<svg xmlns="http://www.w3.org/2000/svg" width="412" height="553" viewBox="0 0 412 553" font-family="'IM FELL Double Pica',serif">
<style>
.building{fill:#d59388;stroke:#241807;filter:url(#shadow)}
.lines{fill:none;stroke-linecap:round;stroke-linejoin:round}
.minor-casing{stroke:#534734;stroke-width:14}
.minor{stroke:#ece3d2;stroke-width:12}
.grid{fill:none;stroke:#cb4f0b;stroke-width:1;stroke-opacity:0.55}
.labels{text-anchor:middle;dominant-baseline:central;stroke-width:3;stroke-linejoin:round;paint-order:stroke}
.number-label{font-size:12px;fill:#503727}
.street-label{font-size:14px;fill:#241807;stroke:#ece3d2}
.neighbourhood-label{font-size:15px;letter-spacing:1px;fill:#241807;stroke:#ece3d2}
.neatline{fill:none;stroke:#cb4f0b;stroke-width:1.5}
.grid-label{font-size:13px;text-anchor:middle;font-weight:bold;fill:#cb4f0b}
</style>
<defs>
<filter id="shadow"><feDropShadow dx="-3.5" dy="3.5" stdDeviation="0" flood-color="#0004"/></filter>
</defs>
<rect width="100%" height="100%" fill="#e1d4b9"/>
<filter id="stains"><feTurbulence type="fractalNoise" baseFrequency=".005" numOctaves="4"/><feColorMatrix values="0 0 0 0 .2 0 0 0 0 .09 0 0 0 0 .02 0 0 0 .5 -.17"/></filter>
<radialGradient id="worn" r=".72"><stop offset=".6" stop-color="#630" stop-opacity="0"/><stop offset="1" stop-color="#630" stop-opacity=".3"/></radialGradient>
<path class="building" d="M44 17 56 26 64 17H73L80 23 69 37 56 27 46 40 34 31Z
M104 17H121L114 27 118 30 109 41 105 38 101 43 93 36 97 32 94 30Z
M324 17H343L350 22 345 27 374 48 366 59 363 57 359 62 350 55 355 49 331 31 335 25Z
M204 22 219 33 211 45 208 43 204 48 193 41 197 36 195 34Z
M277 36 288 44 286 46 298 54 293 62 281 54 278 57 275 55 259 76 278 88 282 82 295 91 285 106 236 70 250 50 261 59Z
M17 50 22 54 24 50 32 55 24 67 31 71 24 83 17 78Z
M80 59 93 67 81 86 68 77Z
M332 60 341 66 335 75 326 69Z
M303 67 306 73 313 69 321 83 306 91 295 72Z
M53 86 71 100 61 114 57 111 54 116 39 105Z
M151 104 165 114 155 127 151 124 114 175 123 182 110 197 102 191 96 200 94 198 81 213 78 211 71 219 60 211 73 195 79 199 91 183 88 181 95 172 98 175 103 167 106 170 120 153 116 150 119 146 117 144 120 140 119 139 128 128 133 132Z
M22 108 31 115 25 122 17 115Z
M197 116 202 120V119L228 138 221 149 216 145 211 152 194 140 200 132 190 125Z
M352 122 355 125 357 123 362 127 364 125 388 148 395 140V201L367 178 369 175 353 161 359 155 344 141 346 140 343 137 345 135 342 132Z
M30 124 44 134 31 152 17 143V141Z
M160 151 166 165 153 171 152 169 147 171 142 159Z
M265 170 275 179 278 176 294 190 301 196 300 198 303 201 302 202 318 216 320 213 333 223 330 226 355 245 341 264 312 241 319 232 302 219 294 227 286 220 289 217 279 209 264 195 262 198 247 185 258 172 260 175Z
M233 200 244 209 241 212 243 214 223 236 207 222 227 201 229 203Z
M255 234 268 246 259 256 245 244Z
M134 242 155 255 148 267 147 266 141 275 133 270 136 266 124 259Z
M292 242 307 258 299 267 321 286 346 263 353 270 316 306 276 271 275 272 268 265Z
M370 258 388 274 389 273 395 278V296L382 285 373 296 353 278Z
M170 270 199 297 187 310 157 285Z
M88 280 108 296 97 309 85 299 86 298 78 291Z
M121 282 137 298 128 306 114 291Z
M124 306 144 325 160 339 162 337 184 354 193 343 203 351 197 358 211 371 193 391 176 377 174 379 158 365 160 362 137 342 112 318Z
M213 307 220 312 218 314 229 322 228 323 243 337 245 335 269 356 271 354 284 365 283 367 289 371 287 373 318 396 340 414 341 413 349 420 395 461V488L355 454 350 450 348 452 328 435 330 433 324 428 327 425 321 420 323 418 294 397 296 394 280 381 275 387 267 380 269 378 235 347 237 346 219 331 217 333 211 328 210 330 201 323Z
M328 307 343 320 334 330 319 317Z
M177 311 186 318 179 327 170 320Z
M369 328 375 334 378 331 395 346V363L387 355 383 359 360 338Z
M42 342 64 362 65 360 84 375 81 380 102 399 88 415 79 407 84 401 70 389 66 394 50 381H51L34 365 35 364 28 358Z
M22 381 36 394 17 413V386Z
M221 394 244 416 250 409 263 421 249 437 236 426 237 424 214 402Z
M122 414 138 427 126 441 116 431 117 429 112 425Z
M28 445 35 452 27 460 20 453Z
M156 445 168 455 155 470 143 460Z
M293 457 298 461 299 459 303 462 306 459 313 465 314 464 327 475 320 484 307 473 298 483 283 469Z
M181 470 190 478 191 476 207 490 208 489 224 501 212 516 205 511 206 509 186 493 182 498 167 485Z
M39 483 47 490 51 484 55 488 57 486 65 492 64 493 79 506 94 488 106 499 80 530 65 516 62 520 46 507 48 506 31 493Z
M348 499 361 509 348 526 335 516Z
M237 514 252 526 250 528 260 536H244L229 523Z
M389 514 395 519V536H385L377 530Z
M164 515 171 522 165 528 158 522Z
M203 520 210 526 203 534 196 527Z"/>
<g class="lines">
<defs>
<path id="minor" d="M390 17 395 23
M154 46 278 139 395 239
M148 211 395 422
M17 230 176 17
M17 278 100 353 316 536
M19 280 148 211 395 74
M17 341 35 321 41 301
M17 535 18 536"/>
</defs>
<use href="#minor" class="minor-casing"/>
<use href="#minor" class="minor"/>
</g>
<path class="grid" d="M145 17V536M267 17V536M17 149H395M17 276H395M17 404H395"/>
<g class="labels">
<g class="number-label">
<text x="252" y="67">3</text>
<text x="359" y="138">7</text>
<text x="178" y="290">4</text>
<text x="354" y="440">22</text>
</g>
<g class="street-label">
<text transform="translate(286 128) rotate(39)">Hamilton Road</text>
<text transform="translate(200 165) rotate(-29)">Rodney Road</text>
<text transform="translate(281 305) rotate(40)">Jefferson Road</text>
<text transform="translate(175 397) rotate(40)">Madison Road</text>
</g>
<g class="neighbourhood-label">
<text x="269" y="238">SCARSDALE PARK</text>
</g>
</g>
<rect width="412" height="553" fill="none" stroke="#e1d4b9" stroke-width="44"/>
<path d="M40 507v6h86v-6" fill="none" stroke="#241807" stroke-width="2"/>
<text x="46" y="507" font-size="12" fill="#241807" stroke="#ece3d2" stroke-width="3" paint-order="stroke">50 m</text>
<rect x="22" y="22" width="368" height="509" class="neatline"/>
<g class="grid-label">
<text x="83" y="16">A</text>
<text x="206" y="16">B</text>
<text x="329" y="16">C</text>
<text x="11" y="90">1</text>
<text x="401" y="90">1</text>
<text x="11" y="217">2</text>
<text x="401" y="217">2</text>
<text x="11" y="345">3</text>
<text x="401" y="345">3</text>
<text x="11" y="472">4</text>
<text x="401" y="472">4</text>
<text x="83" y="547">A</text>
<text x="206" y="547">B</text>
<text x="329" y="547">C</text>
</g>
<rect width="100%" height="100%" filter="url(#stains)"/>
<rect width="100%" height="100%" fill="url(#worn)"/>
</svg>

★ ★ ★ ★ ★

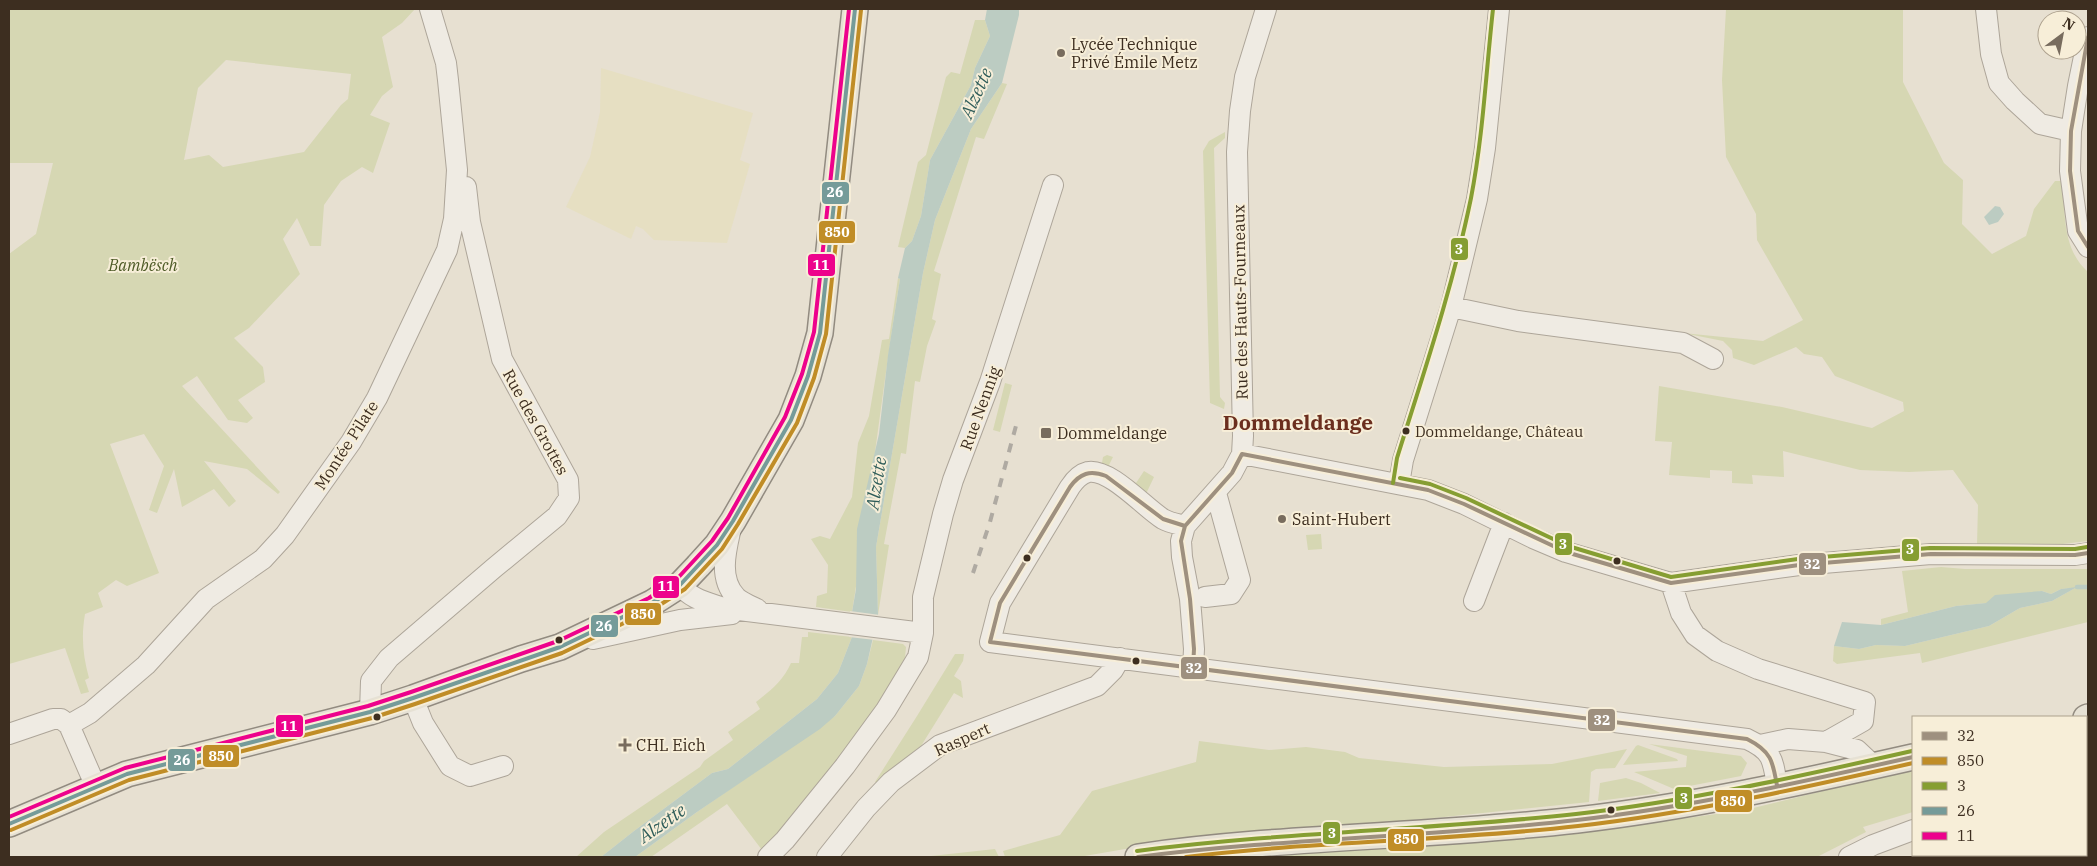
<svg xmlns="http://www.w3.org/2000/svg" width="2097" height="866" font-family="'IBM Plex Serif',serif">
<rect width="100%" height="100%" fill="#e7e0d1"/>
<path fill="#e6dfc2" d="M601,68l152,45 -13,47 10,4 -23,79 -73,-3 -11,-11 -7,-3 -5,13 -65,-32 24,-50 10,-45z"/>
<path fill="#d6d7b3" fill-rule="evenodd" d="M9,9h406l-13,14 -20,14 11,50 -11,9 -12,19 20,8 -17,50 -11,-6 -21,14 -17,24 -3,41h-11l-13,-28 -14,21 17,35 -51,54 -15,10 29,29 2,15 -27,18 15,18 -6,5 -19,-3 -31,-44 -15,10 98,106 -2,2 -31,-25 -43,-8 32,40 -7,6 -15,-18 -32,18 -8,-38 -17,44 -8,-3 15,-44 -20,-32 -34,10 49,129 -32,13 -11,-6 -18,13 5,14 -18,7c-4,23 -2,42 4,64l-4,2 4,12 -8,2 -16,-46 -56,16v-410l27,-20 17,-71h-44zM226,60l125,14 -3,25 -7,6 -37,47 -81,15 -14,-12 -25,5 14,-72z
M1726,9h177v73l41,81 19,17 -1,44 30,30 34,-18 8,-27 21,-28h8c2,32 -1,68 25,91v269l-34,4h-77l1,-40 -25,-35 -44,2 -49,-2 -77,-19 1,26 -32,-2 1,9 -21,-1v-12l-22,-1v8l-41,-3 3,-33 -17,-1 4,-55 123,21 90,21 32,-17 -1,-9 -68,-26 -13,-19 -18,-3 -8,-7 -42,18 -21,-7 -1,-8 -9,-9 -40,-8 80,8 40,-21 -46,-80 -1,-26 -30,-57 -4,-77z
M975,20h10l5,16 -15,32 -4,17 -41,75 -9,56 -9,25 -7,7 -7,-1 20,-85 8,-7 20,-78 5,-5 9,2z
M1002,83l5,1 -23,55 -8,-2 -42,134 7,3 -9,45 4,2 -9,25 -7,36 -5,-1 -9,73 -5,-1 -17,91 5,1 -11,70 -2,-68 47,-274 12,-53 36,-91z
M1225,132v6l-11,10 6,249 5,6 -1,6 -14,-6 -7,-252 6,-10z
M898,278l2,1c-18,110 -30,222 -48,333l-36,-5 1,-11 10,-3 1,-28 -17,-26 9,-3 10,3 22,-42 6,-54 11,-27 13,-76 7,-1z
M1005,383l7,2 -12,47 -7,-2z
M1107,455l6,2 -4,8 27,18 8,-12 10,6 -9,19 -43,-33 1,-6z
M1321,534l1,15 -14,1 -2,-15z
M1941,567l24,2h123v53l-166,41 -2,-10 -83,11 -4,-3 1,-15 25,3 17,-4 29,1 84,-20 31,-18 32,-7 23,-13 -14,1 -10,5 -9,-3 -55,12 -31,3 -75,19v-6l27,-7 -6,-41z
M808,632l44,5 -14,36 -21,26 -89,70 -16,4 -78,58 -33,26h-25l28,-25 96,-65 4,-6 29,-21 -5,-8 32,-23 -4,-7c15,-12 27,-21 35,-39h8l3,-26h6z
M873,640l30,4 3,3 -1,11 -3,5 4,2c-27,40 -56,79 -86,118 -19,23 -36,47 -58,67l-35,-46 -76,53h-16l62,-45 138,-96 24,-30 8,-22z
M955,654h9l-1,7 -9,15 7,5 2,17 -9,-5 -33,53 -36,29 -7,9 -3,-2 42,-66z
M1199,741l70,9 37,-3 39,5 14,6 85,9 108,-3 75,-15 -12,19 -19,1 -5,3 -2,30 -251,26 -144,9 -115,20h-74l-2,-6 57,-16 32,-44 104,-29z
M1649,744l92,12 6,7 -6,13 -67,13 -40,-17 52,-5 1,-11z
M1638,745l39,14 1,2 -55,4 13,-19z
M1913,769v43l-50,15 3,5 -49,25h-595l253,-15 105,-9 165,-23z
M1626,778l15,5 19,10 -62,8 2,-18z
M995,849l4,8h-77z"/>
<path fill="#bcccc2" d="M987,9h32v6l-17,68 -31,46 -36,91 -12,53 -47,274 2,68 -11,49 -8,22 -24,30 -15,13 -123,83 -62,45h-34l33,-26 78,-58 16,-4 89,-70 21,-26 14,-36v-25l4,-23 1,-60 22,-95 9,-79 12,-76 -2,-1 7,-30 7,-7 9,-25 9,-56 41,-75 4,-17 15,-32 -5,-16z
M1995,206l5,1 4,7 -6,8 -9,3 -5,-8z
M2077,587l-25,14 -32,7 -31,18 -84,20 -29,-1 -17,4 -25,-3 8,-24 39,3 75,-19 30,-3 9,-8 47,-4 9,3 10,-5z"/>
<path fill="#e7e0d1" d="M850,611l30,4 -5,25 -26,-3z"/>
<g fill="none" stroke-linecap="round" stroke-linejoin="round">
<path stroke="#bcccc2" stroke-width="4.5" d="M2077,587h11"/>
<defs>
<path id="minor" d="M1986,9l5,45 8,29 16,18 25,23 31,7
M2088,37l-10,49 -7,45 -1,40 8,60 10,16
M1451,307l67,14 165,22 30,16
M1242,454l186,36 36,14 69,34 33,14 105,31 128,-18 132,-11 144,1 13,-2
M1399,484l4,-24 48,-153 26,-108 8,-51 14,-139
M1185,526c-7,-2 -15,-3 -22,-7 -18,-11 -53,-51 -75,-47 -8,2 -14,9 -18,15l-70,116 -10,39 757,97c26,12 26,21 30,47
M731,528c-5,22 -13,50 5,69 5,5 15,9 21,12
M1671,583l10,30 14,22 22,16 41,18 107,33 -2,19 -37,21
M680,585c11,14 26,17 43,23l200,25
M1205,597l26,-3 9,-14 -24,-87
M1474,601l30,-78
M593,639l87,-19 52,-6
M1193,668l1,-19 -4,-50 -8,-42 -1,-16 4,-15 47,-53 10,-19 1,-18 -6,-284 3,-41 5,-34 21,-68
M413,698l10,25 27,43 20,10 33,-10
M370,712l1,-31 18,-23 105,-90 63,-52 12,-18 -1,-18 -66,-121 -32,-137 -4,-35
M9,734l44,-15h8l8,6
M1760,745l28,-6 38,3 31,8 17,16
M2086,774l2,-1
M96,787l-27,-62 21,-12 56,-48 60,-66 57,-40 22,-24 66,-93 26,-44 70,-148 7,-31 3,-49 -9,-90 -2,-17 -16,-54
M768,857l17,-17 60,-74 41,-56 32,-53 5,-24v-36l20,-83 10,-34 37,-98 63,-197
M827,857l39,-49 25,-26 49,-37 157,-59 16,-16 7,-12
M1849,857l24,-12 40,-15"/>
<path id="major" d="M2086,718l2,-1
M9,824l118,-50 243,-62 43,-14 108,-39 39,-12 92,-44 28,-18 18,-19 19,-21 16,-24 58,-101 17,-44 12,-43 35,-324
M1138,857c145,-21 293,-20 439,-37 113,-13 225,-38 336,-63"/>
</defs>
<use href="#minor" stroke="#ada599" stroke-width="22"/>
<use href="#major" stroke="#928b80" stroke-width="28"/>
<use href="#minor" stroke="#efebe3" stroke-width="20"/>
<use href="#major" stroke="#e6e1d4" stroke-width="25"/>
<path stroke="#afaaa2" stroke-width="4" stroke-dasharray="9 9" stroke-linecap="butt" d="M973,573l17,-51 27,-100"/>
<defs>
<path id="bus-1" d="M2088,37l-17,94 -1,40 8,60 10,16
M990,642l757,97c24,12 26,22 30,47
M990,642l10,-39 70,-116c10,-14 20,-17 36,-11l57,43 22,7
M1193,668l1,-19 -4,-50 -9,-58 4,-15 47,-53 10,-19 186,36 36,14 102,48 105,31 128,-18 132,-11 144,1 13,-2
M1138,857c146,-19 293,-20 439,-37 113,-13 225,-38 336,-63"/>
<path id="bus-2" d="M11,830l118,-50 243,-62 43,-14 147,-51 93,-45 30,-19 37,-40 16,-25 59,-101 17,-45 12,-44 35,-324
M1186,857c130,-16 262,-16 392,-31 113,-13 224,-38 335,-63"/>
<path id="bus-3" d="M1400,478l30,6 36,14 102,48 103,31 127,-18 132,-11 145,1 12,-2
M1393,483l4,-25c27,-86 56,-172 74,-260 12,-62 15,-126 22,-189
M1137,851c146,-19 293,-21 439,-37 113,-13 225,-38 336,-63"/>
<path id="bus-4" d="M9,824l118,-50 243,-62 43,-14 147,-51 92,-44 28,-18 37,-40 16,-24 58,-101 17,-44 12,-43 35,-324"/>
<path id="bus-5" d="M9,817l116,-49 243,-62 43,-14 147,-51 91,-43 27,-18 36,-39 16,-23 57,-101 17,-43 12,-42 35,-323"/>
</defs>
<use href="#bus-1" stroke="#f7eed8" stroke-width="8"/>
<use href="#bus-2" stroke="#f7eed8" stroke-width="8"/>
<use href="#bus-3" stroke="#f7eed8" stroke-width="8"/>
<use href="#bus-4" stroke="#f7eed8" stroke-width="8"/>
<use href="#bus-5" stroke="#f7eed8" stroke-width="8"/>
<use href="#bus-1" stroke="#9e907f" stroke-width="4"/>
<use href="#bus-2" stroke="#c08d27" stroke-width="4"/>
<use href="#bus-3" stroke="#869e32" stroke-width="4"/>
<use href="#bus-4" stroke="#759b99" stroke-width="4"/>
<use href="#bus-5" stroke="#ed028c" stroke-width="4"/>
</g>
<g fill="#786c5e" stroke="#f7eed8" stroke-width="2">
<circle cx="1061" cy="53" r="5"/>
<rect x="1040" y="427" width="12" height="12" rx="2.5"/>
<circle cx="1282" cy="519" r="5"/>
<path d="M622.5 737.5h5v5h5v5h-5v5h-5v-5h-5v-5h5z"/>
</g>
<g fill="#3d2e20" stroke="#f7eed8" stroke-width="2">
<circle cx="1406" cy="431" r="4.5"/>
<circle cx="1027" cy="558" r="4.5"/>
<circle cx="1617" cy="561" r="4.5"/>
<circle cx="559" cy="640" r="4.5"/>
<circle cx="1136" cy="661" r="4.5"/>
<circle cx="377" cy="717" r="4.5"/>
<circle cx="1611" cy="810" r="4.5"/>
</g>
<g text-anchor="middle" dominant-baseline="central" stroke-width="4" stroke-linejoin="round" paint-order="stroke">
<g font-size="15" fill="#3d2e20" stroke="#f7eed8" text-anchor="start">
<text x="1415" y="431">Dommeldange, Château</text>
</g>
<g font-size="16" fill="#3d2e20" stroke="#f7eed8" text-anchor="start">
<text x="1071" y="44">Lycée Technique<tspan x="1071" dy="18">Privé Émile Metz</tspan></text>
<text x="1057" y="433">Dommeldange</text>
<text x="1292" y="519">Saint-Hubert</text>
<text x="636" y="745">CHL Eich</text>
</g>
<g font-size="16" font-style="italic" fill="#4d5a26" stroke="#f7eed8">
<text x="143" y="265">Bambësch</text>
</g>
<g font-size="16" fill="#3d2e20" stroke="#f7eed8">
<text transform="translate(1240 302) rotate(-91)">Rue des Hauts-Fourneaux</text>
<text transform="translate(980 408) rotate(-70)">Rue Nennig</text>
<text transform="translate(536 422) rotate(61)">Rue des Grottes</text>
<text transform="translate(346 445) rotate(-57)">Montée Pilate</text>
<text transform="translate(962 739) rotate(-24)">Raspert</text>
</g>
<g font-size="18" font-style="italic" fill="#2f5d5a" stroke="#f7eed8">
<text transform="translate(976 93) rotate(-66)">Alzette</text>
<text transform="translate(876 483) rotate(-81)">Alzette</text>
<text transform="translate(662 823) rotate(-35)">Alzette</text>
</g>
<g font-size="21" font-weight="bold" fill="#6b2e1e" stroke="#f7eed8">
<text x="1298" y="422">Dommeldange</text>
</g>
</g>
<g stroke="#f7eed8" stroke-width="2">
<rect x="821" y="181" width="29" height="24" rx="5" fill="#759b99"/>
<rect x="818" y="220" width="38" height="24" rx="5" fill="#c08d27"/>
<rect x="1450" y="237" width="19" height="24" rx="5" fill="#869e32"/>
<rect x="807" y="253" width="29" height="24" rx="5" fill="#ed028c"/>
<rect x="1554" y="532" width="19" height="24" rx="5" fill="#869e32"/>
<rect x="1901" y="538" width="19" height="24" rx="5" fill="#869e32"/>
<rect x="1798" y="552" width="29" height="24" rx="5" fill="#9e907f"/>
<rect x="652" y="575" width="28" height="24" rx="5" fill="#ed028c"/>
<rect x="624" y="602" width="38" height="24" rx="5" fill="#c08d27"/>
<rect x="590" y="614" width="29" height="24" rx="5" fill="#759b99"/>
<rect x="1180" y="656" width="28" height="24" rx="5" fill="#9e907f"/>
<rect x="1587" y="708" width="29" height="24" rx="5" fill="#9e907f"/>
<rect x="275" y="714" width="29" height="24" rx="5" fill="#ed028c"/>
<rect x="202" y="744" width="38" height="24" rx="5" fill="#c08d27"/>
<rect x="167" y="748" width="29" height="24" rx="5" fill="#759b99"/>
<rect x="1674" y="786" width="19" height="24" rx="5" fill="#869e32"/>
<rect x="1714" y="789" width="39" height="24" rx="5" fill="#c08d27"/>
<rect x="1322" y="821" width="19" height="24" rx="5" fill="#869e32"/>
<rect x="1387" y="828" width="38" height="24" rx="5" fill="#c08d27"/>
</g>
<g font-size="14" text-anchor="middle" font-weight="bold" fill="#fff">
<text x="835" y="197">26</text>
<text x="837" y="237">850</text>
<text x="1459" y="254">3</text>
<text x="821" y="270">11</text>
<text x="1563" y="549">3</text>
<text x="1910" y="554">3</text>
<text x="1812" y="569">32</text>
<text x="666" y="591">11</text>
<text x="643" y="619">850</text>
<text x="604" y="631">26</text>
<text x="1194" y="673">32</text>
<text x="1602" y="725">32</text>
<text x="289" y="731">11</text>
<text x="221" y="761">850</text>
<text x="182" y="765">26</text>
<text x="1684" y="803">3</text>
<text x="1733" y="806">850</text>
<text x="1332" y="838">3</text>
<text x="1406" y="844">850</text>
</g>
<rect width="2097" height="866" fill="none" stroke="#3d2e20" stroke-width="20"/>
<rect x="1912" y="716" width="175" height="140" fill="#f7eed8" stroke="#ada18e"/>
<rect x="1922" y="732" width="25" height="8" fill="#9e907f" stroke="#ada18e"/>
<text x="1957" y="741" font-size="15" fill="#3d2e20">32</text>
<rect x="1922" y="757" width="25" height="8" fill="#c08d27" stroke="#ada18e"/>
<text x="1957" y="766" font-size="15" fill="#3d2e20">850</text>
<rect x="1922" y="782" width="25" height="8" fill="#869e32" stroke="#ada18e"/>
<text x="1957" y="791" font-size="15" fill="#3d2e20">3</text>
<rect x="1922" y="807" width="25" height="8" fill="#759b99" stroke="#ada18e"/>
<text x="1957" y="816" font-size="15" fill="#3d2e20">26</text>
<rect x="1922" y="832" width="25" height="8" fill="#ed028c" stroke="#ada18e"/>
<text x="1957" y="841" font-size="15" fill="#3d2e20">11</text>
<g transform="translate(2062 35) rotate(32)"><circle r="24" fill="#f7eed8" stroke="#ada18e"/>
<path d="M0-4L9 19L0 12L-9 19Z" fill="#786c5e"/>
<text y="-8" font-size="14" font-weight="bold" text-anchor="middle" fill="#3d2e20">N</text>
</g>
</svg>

★ ★ ★ ★ ★

Exercise description ▸ If a line of the data above contains "lines", copy it out.

Task result ▸
.lines{fill:none;stroke-linecap:round;stroke-linejoin:round}
<g class="lines">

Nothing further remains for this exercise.